* START *

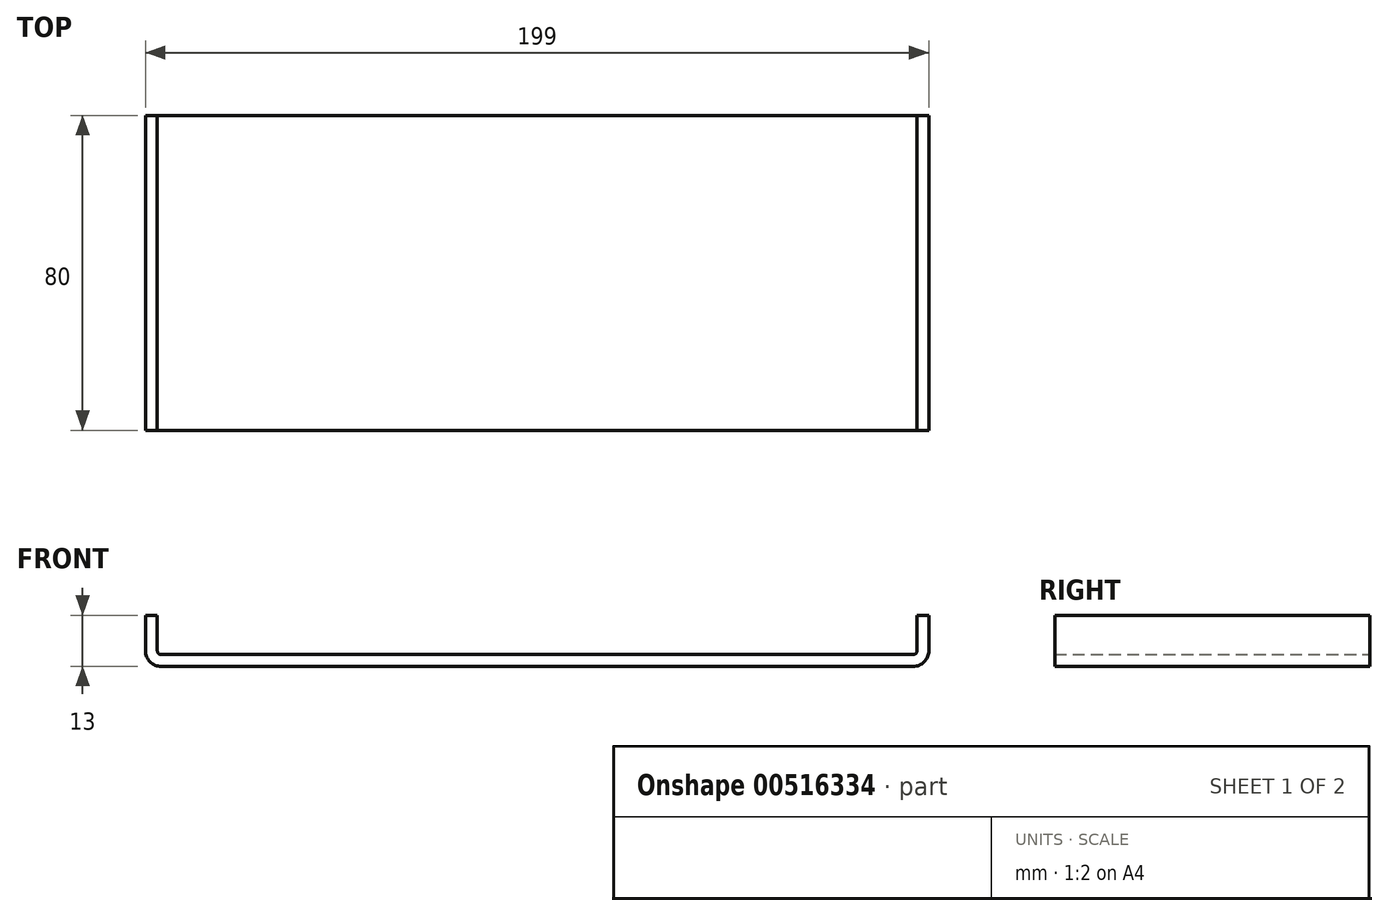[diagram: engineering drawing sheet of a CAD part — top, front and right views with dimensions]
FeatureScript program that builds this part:
annotation { "Feature Type Name" : "Feature", "Feature Type Description" : "" }
export const myFeature = defineFeature(function(context is Context, id is Id, definition is map)
    precondition{}
    {
        {
            var Q0;
            Q0=qCreatedBy(makeId("Front.planeOp"),FACE);
            var sketch = newSketch(context, id + "F0", { "sketchPlane" : qUnion([Q0])});
            skLineSegment(sketch, "E0.top", {"start": v(-99.5, -13) * mm, "end": v(99.5, -13) * mm});
            skLineSegment(sketch, "E0.left", {"start": v(-99.5, 0) * mm, "end": v(-99.5, -13) * mm});
            skLineSegment(sketch, "E0.right", {"start": v(99.5, 0) * mm, "end": v(99.5, -13) * mm});
            skPoint(sketch, "E0.middle", {"position": v(0, 0) * mm});
            skLineSegment(sketch, "E1", {"start": v(-99.5, 0) * mm, "end": v(-96.5, 0) * mm});
            skPoint(sketch, "E2.top.end.orphan", {"position": v(-93.5, 13) * mm});
            skPoint(sketch, "E0.bottom.start.orphan", {"position": v(-99.5, 13) * mm});
            skPoint(sketch, "E3.orphan", {"position": v(99.5, 13) * mm});
            skLineSegment(sketch, "E4.trimOffspring", {"start": v(96.5, 0) * mm, "end": v(99.5, 0) * mm});
            skLineSegment(sketch, "E5.bottom", {"start": v(96.5, 0) * mm, "end": v(96.5, 0) * mm});
            skLineSegment(sketch, "E5.top", {"start": v(-96.5, -10) * mm, "end": v(96.5, -10) * mm});
            skLineSegment(sketch, "E5.left", {"start": v(-96.5, 0) * mm, "end": v(-96.5, -10) * mm});
            skLineSegment(sketch, "E5.right", {"start": v(96.5, 0) * mm, "end": v(96.5, -10) * mm});
            skSolve(sketch);
        }
        {
            var Q0;
            Q0=makeQuery(id+"F0.imprint","IMPRINT",FACE,{"disambiguationData":[TD([[makeQuery(id+"F0.imprint","IMPRINT",EDGE,{"derivedFrom":sQuery(id+"F0.wireOp",EDGE,"E0.top")}),1.0]])]});
            extrude(context, id + "F1", {"entities" : qUnion([Q0]), "endBound" : BoundingType.SYMMETRIC, "depth" : 80 * mm, "offsetDistance" : 25 * mm});
        }
        {
            var Q0;
            Q0=makeQuery(id+"F1.opExtrude","SWEPT_EDGE",EDGE,{"disambiguationData":[OSD([sQuery(id+"F0.wireOp",EDGE,"E5.top"),sQuery(id+"F0.wireOp",EDGE,"E5.left")])]});
            var Q1;
            Q1=makeQuery(id+"F1.opExtrude","SWEPT_EDGE",EDGE,{"disambiguationData":[OSD([sQuery(id+"F0.wireOp",EDGE,"E5.top"),sQuery(id+"F0.wireOp",EDGE,"E5.right")])]});
            fillet(context, id + "F2", {"entities" : qUnion([Q0, Q1]), "radius" : 1 * mm, "tangentPropagation" : true, "allowEdgeOverflow" : false});
        }
        {
            var Q0;
            Q0=makeQuery(id+"F1.opExtrude","SWEPT_EDGE",EDGE,{"disambiguationData":[OSD([sQuery(id+"F0.wireOp",EDGE,"E0.top"),sQuery(id+"F0.wireOp",EDGE,"E0.left")])]});
            var Q1;
            Q1=makeQuery(id+"F1.opExtrude","SWEPT_EDGE",EDGE,{"disambiguationData":[OSD([sQuery(id+"F0.wireOp",EDGE,"E0.top"),sQuery(id+"F0.wireOp",EDGE,"E0.right")])]});
            fillet(context, id + "F3", {"entities" : qUnion([Q0, Q1]), "radius" : 4 * mm, "tangentPropagation" : true, "allowEdgeOverflow" : false});
        }
    });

* END *

The exercise
Update the rows from the beginning through the line containing "v(-99.5, 13) *", inclusive, so that "skPoint" becomes "skVertex" and nothing else changes. Leave the pictures out of your answer.

Answer to the exercise
[diagram: engineering drawing sheet of a CAD part — top, front and right views with dimensions]
FeatureScript program that builds this part:
annotation { "Feature Type Name" : "Feature", "Feature Type Description" : "" }
export const myFeature = defineFeature(function(context is Context, id is Id, definition is map)
    precondition{}
    {
        {
            var Q0;
            Q0=qCreatedBy(makeId("Front.planeOp"),FACE);
            var sketch = newSketch(context, id + "F0", { "sketchPlane" : qUnion([Q0])});
            skLineSegment(sketch, "E0.top", {"start": v(-99.5, -13) * mm, "end": v(99.5, -13) * mm});
            skLineSegment(sketch, "E0.left", {"start": v(-99.5, 0) * mm, "end": v(-99.5, -13) * mm});
            skLineSegment(sketch, "E0.right", {"start": v(99.5, 0) * mm, "end": v(99.5, -13) * mm});
            skVertex(sketch, "E0.middle", {"position": v(0, 0) * mm});
            skLineSegment(sketch, "E1", {"start": v(-99.5, 0) * mm, "end": v(-96.5, 0) * mm});
            skVertex(sketch, "E2.top.end.orphan", {"position": v(-93.5, 13) * mm});
            skVertex(sketch, "E0.bottom.start.orphan", {"position": v(-99.5, 13) * mm});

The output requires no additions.